→ **WHAT IS NEEDED**: Please retype every record exactly as it appears, omitting the pictures.

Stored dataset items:
- Opening Delimiter -

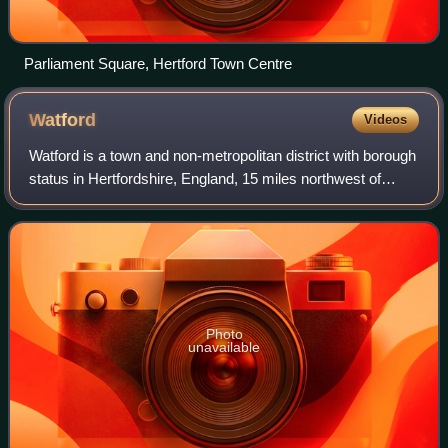
Parliament Square, Hertford Town Centre
Watford
Videos
Watford is a town and non-metropolitan district with borough
status in Hertfordshire, England, 15 miles northwest of
Central London, on the banks of the River Colne.
Photo
unavailable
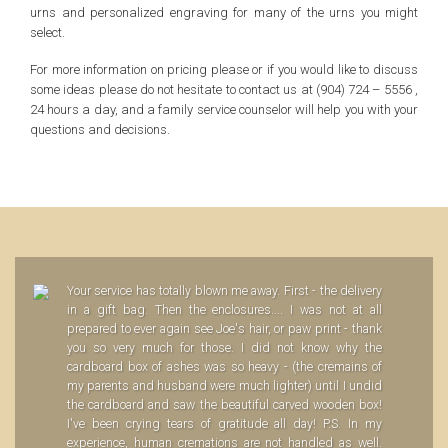
urns and personalized engraving for many of the urns you might
select.
For more information on pricing please or if you would like to discuss
some ideas please do not hesitate to contact us at (904) 724 – 5556 ,
24 hours a day, and a family service counselor will help you with your
questions and decisions.
Your service has totally blown me away. First - the delivery
in a gift bag. Then the enclosures.... I was not at all
prepared to ever again see Joe's hair, or paw print - thank
you so very much for those. I did not know why the
cardboard box of ashes was so heavy - (the cremains of
my parents and husband were much lighter) until I undid
the cardboard and saw the beautiful carved wooden box!
I've been crying tears of gratitude all day! P.S. In my
experience, human cremations are not handled as well.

- Closing Delimiter -

→ **SOLUTION TO THIS EXERCISE**:
Parliament Square, Hertford Town Centre
Watford
Videos
Watford is a town and non-metropolitan district with borough
status in Hertfordshire, England, 15 miles northwest of
Central London, on the banks of the River Colne.
Photo
unavailable
urns and personalized engraving for many of the urns you might
select.
For more information on pricing please or if you would like to discuss
some ideas please do not hesitate to contact us at (904) 724 – 5556 ,
24 hours a day, and a family service counselor will help you with your
questions and decisions.
Your service has totally blown me away. First - the delivery
in a gift bag. Then the enclosures.... I was not at all
prepared to ever again see Joe's hair, or paw print - thank
you so very much for those. I did not know why the
cardboard box of ashes was so heavy - (the cremains of
my parents and husband were much lighter) until I undid
the cardboard and saw the beautiful carved wooden box!
I've been crying tears of gratitude all day! P.S. In my
experience, human cremations are not handled as well.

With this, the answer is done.